As reported in JAMA Oncology by Stein et al, the German phase II INTEGA trial showed improved survival with the addition of modified FOLFOX6 (fluorouracil, leucovorin, oxaliplatin) vs the addition of ipilimumab to trastuzumab/nivolumab in the first-line treatment of patients with advanced or metastatic HER2-positive esophagogastric adenocarcinoma.
In the multicenter trial, 88 patients were randomly assigned between March 2018 and March 2020 to the FOLFOX group (n = 44) or the ipilimumab group (n = 44). The FOLFOX group received trastuzumab at 4 mg/kg (loading dose of 6 mg/kg), nivolumab at 240 mg, and mFOLFOX6 (consisting of oxaliplatin at 85 mg/m2, fluorouracil at 400 mg/m2 bolus, leucovorin at 400 mg/m2, and fluorouracil at 2,400 mg/m2 over 46 hours) every 2 weeks. The ipilimumab group received trastuzumab at 6 mg/kg (loading dose of 8 mg/kg), nivolumab at 1 mg/kg, and ipilimumab at 3 mg/kg every 3 weeks for a total of 12 weeks; from week 13, patients received trastuzumab at 4 mg/kg and nivolumab at 240 mg every 2 weeks. The primary endpoint was survival improvement, with a targeted increase in 12-month overall survival rate to 70% in both groups vs a historical control rate of 55% observed with current the standard of care fluoropyrimidine, platinum, and trastuzumab (the ToGA trial regimen).
12-Month Overall Survival
Central post hoc biomarker analysis showed that 59 patients (72%; 28 in the FOLFOX group and 31 in the ipilimumab group) had a PD-L1 combined positive score of ≥ 1 and 46 (56%; 22 and 24 patients) had a combined positive score of ≥ 5; 76 patients (90%; 36 and 40 patients) had confirmed HER2 positivity.
Median follow-up was 14.3 months. Overall survival at 12 months was 70% (95% confidence interval [CI] = 54%–81%) in the FOLFOX group vs 57% (95% CI = 41%–71%) in the ipilimumab group. Median overall survival was 21.8 months (95% CI = 12.7–30.8 months) vs 16.4 months (95% CI = 8.3–25.9 months).

####

» **The problem**
Retype the INTEGA trial summary word for word, beginning at the words "Median follow-up was" and stopping after "CI = 8.3–25.9 months).". You will not need the entries.

####

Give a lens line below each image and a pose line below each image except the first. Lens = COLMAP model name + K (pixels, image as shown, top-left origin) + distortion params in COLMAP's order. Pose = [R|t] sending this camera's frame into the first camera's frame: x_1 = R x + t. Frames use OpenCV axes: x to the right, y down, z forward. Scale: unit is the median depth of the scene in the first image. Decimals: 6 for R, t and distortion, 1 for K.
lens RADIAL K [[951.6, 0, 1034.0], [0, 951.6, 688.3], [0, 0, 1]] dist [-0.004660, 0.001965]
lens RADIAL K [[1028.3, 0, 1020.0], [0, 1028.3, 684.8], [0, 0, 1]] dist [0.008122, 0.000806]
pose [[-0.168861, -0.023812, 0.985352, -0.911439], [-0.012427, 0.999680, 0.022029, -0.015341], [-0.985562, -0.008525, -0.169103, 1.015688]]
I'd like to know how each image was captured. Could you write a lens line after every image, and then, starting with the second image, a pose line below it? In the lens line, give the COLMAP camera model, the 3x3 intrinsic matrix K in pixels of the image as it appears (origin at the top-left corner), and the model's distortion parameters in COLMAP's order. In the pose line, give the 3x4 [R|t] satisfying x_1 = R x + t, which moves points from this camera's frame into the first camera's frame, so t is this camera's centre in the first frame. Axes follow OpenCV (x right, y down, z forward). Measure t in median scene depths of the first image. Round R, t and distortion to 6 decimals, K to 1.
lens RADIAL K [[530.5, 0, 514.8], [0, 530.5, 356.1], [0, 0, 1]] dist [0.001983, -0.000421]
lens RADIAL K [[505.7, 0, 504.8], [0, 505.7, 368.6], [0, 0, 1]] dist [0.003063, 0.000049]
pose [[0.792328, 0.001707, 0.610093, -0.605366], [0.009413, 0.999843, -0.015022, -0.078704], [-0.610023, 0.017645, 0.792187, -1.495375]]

####

» **Exercise answer**
Median follow-up was 14.3 months. Overall survival at 12 months was 70% (95% confidence interval [CI] = 54%–81%) in the FOLFOX group vs 57% (95% CI = 41%–71%) in the ipilimumab group. Median overall survival was 21.8 months (95% CI = 12.7–30.8 months) vs 16.4 months (95% CI = 8.3–25.9 months).